I have volunteered my time at my daughter's school the past three years as the official timer for their home games. As a fomer official I certainly understand the concept of the table officials being an extension of the night's crew, but the mother that kept the book for our team this season had a problem with that. There were a couple of times early in the season when she was pretty vocal in disagreeing with a call that had been made, and I reminded her that when she chose to sit at the table she gave up a few things, one of which was the "privilege" of yelling at the officials.

However, I wasn't ready for what happened at a game about 3 weeks ago. About 3-4 minutes into the first quarter, her daughter fell to the floor, with no foul call made. Convinced that her daughter could not possibly have fallen without being pushed, she yells across the floor to the official about the no call. As her daughter is a little slow to get up and get back down the floor, the mother then turns to our bench and starts yelling for the coach to call a timeout. For whatever reason, the coach does call a timeout. As the nearer official comes to the table to report the timeout, our scorer gets up and walks across the floor to the far baseline where the official is standing that she felt should have called a foul and proceeds to let him know exactly what she thinks about his no call. I quickly located the AD and motioned for him to come to the table, where I informed him that the lady on the floor berating the official was his official scorer.
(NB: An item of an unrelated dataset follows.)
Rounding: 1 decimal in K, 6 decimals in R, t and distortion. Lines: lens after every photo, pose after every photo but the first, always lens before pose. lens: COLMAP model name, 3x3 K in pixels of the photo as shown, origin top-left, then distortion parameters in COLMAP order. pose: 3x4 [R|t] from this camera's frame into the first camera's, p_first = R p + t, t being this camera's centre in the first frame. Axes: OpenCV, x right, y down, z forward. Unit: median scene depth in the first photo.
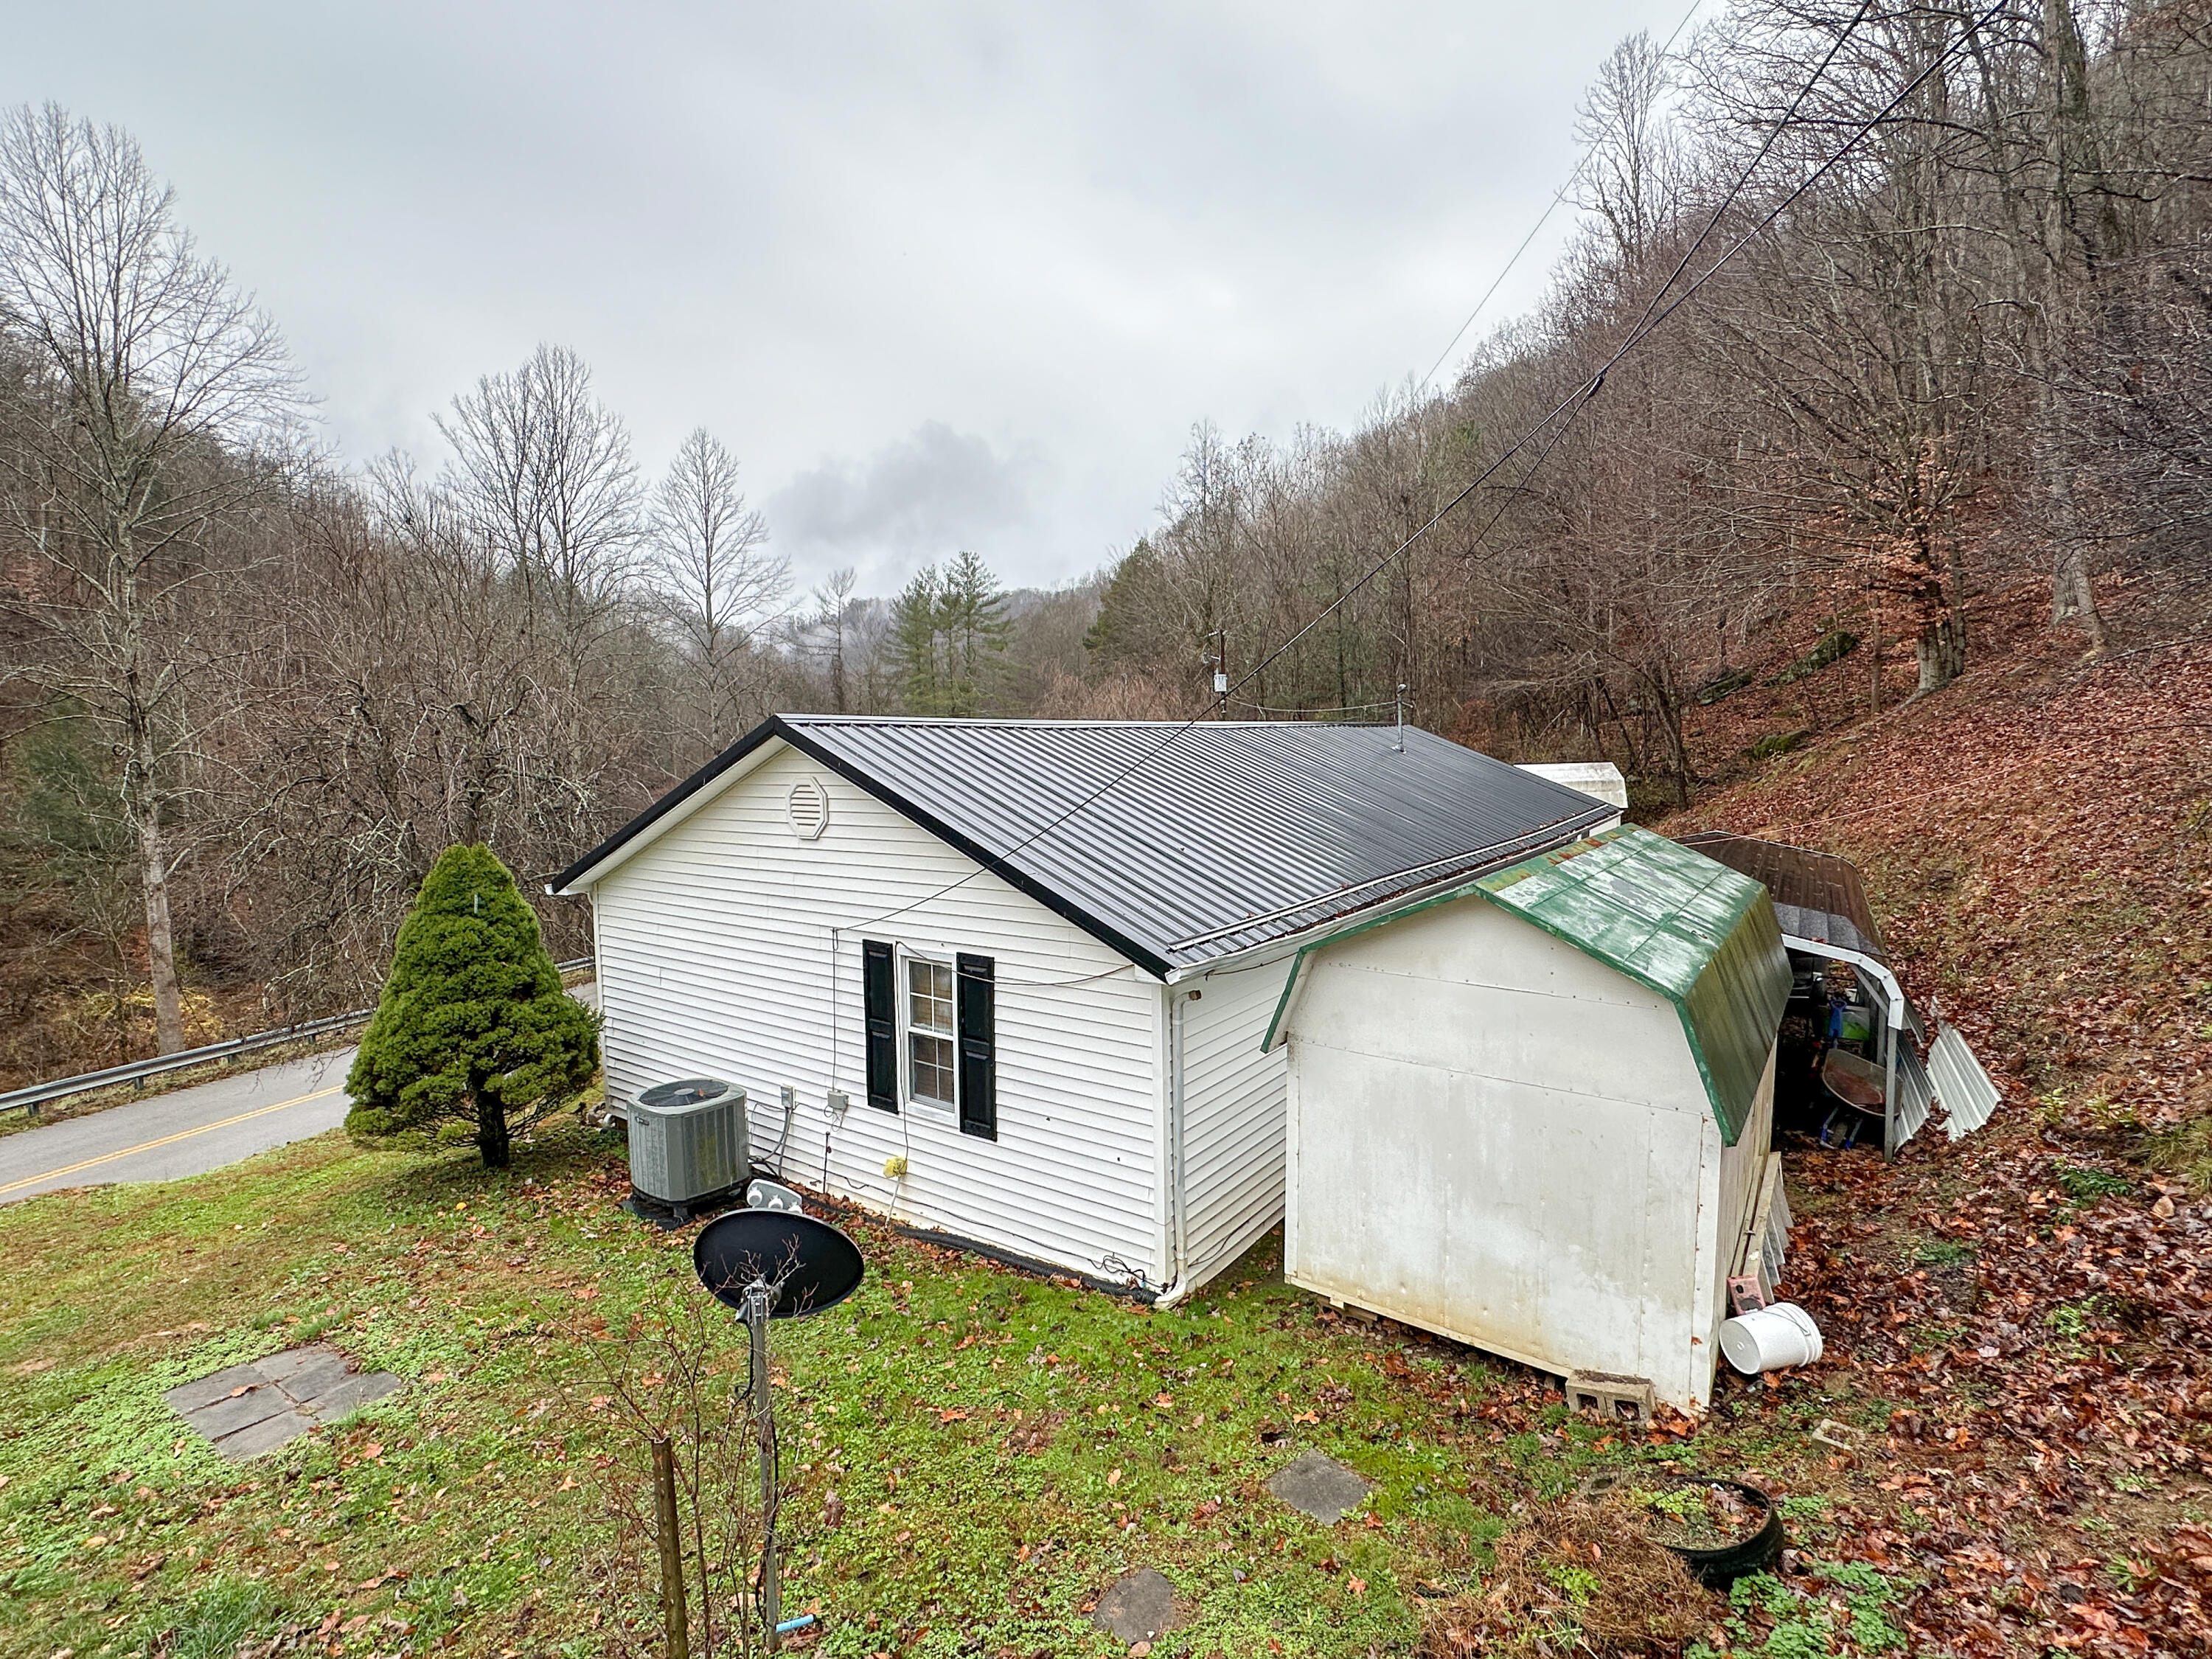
lens RADIAL K [[1035.3, 0, 1106.0], [0, 1035.3, 829.5], [0, 0, 1]] dist [-0.001696, -0.000236]
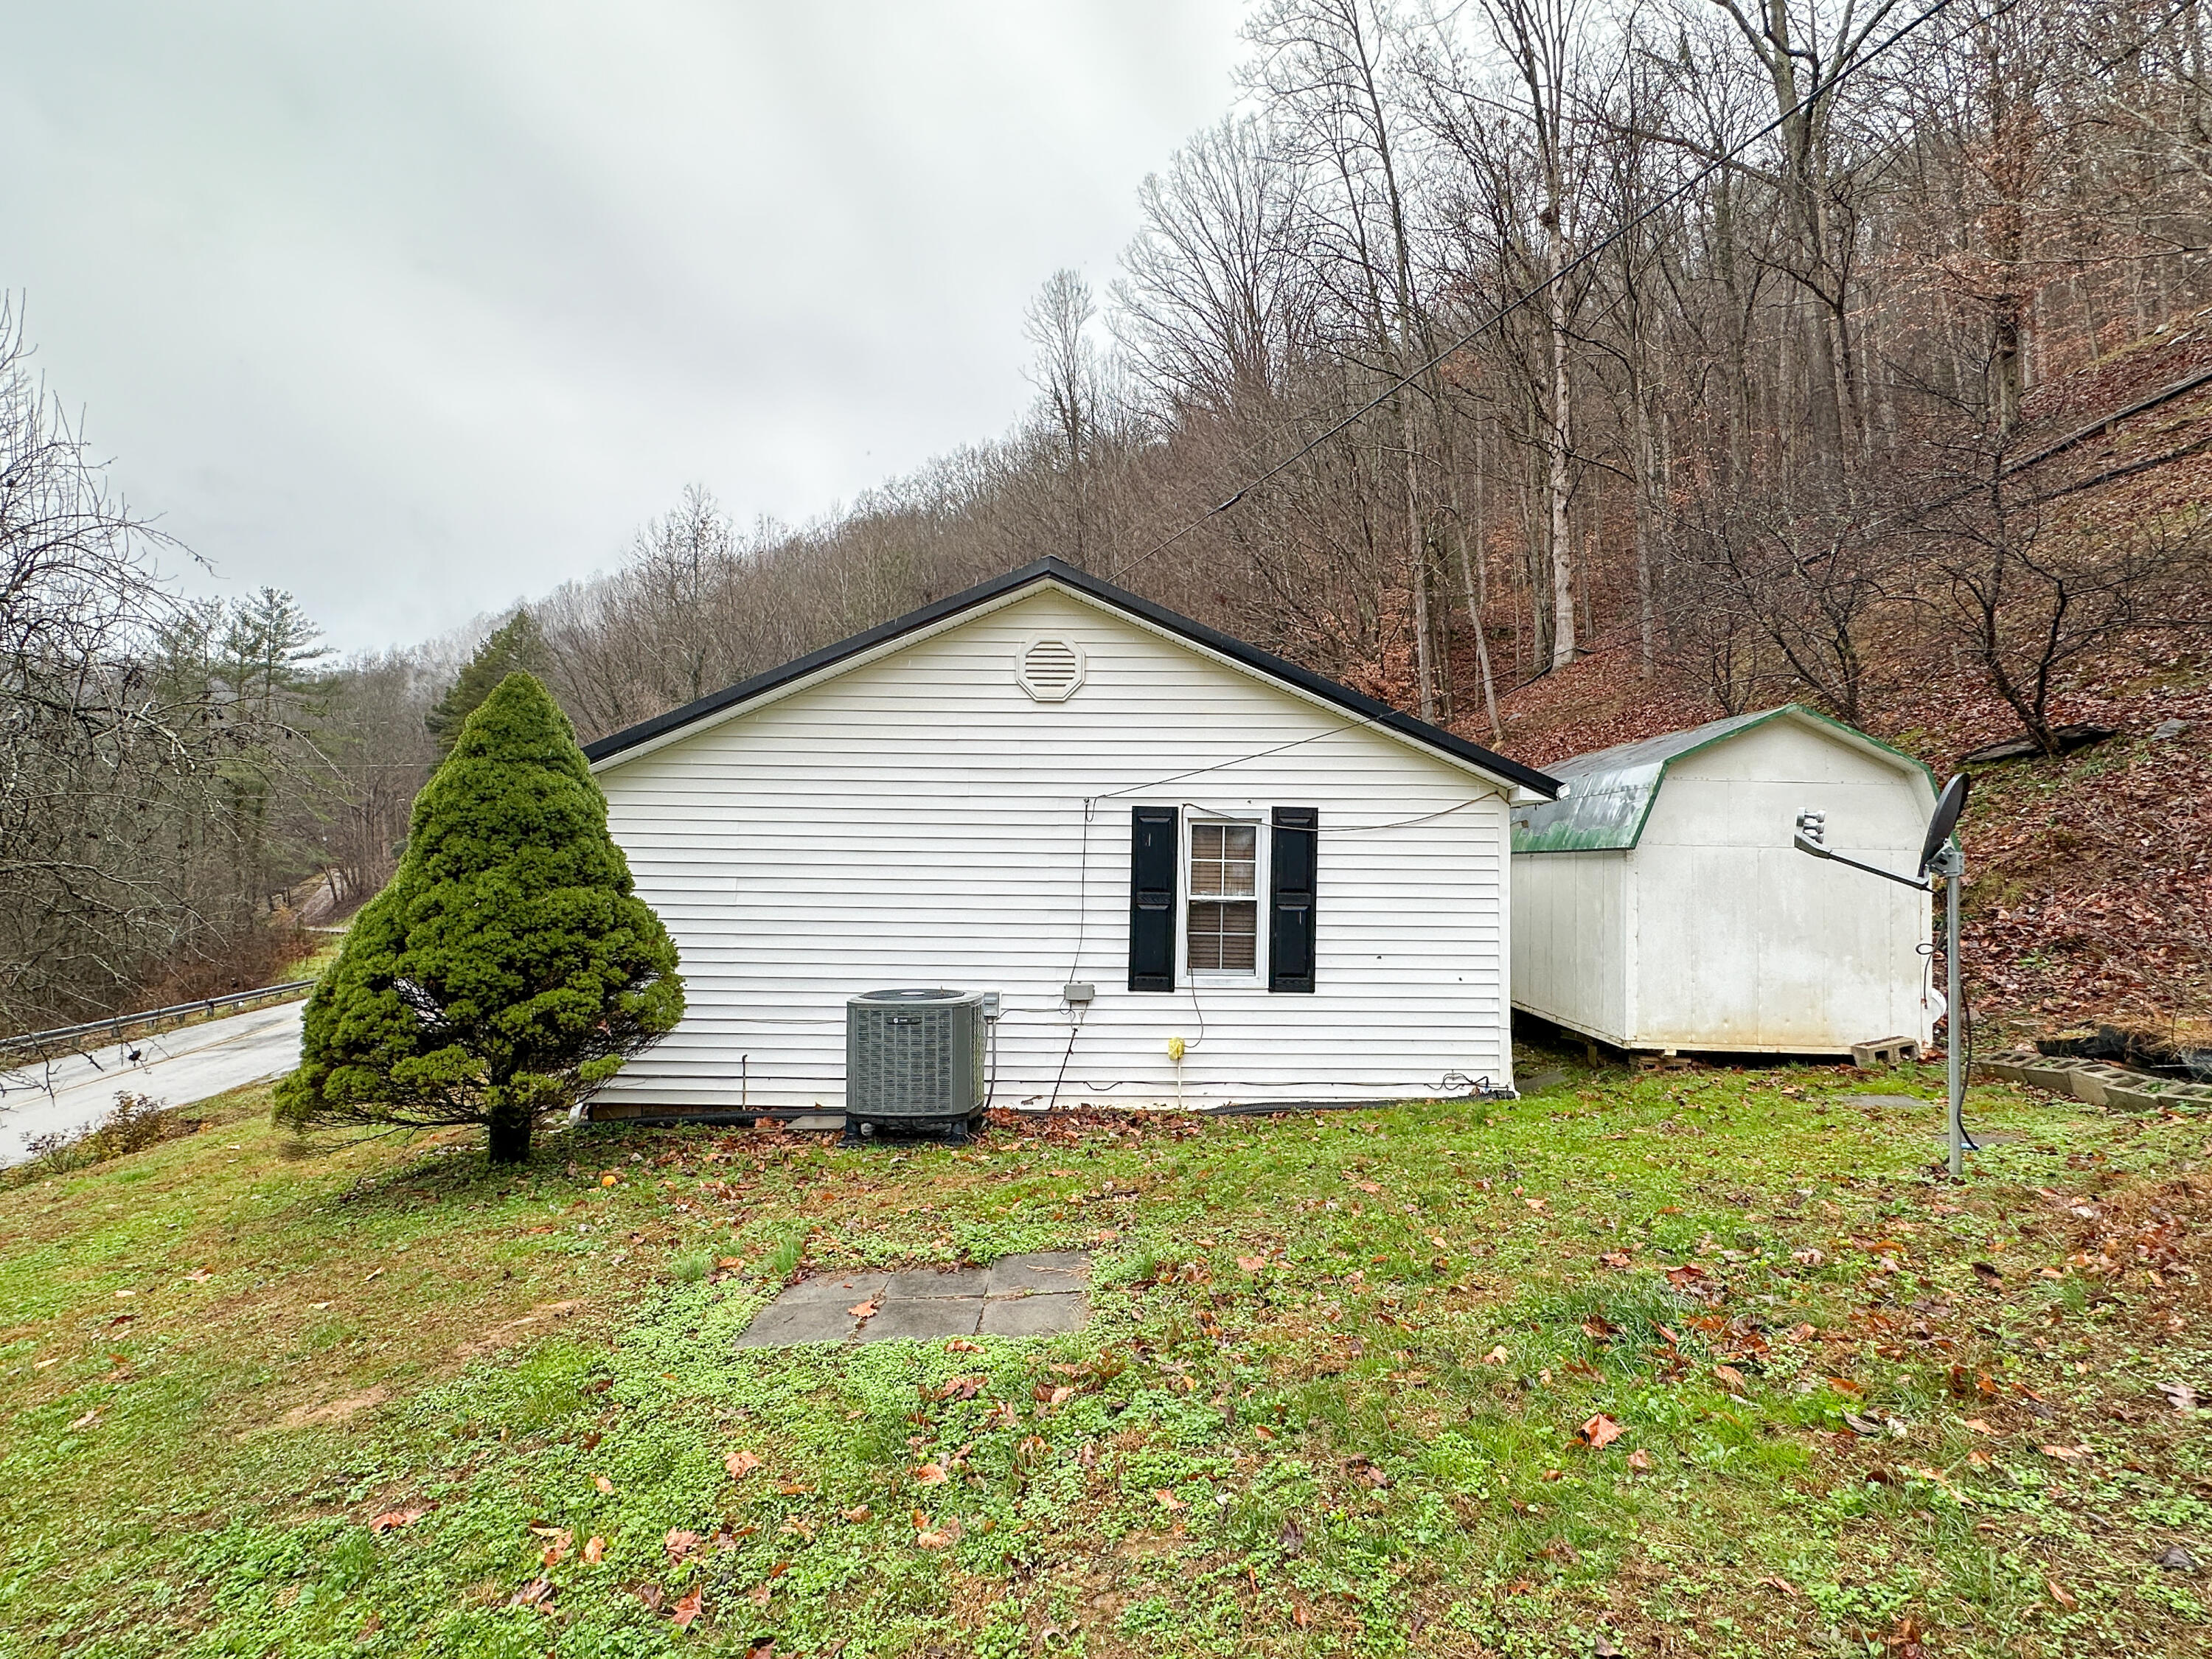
lens RADIAL K [[1031.1, 0, 1106.0], [0, 1031.1, 829.5], [0, 0, 1]] dist [0.001052, 0.000228]
pose [[0.816352, 0.045178, 0.575785, -0.792971], [0.024922, 0.993252, -0.113268, 0.232895], [-0.577016, 0.106816, 0.809718, 0.262773]]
Needless to say, he quickly intervened and escorted her out of the gym and she did not return to the table the rest of the season!
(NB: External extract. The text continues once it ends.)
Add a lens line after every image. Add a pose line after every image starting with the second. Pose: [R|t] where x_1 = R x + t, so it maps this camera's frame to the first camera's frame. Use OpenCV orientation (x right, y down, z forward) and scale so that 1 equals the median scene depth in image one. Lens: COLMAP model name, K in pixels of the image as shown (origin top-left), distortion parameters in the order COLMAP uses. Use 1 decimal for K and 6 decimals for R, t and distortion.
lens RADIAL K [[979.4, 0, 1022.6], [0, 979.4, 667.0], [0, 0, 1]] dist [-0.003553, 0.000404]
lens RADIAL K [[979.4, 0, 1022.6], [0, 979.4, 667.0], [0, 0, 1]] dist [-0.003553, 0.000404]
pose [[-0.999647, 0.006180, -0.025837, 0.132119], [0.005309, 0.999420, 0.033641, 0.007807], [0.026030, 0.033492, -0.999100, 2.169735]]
You have to wonder what goes through a person's mind when they do something that stupid. I can't imagine how her daughter must have felt, watching!
I can give you a pretty good idea based on something that happened to one of our football officials in a Pop Warner game, kids were around age 11-12. One of the team moms on the sideline keeping track of how many plays each player was in the game got after an official pretty good, accusing him of being unfair and all that. This happened sometime in the first half of the game. At halftime, as the kids were leaving the field, the officials were talking to some of the players asking them how it seemed to be going, and the kids were fine with everything. Then, one kid came up to the official that had been ragged on by the mom and said, "And Ref, I'd like to apologize for my mom's actions." If I was a parent and heard my child had made a statement like that, I would be completely and utterly embarassed.